[Conclusion] The study suggests that subjects’ ability to descend stairs is lessened with the addition of the concurrent secondary attention-demanding task, and that the addition of divided attention
tasks places an apparently higher demand on balance control that may prove to be challenging for subjects at high risk of falling.”
“The 2011-2012 and 2012-2013 post-pandemic influenza outbreaks were characterized by variability in the A(H3N2) influenza viruses, resulting in low to moderate vaccine effectiveness (VE). The aim of this study was to investigate the molecular evolution and vaccine strain match of the A(H3N2) influenza viruses, having been circulated throughout the population of the French Corsica RG-7112 ic126 Island in 2011-2012 and again in 2012-2013. Clinical
samples from 31 patients with confirmed A(H3N2) influenza viruses were collected by general practitioners (GPs) over these two consecutive seasons. An analysis of genetic distance and antigenic drift was conducted. Based on a hemagglutinin (HA) aminoacid sequence analysis, the Corsican A(H3N2) viruses fell into the A/Victoria/208/2009 genetic clade, group 3. All influenza viruses were characterized by at least four fixed amino acid mutations which were: N145S (epitope A); Q156H and V186G (epitope B) Y219S (epitope D), with respect to the A/Perth/16/2009 (reference vaccine find more strain for the 2011-2012) and the A/Victoria/361/2011 (reference vaccine strain for the 2012-2013). Using the p(epitope) model, the percentages of the perfect match VE estimated against circulated strains declined within and between seasons, with estimations of smaller than 50%. Overall, these results seem to indicate an antigenic drift of the A(H3N2) influenza
viruses which were this website circulated in Corsica. These findings highlight the importance of the continuous and careful surveillance of genetic changes in the HA domain during seasonal influenza epidemics, in order to provide information on newly emerging genetic variants. J. Med. Virol. 86:585-591, 2014. (c) 2013 Wiley Periodicals, Inc.”

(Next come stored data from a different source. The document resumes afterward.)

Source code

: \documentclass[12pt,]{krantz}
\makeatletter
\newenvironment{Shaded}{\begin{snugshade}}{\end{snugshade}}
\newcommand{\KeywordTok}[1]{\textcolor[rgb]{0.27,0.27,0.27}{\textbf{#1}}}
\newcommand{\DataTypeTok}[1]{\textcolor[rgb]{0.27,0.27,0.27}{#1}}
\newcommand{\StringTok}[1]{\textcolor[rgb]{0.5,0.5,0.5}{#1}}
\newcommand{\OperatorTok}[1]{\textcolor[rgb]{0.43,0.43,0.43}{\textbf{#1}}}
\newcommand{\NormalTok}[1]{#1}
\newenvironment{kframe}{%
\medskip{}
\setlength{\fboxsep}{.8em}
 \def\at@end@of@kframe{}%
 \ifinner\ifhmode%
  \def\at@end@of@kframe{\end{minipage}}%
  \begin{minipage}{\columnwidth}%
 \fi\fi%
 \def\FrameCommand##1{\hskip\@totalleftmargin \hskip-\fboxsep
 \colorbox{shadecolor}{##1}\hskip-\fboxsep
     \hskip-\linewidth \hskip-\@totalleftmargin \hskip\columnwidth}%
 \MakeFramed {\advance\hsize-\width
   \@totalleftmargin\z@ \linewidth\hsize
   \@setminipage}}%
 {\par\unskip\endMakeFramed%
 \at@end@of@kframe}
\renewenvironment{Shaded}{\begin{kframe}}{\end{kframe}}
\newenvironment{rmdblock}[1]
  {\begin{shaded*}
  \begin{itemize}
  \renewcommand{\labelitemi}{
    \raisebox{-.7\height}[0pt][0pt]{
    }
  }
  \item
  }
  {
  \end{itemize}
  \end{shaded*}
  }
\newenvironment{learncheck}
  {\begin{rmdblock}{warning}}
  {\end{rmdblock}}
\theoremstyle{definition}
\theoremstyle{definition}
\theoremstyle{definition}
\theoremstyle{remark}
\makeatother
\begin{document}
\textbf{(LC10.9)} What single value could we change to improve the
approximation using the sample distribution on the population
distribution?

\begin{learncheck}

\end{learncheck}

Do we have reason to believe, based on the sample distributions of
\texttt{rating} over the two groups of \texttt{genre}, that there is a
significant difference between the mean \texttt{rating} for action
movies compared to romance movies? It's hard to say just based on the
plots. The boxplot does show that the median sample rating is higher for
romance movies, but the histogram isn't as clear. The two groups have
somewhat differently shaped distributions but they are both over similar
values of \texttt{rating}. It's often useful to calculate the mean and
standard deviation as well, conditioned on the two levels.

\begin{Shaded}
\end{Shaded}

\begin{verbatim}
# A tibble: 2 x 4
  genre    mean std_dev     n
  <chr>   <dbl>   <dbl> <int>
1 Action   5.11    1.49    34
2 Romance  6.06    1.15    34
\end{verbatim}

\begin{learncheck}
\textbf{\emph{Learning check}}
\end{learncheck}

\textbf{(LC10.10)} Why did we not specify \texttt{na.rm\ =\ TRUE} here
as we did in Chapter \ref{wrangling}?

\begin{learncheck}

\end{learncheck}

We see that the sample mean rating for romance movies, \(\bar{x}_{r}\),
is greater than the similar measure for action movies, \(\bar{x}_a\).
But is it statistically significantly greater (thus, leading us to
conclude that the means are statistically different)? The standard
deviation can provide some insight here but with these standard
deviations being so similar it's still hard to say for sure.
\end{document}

“The aim of the present study was to characterize traumatic deaths of major trauma patients occurring in a university trauma centre and to assess retrospectively the quality of given care by evaluating whether any of the deaths could be identified as potentially preventable. All consecutive deaths of trauma patients between January 1, 2004 and December 31, 2008 in the Toolo Hospital Trauma Centre were retrospectively reviewed. The inclusion criterion was death of a trauma patient occurring during stay at hospital.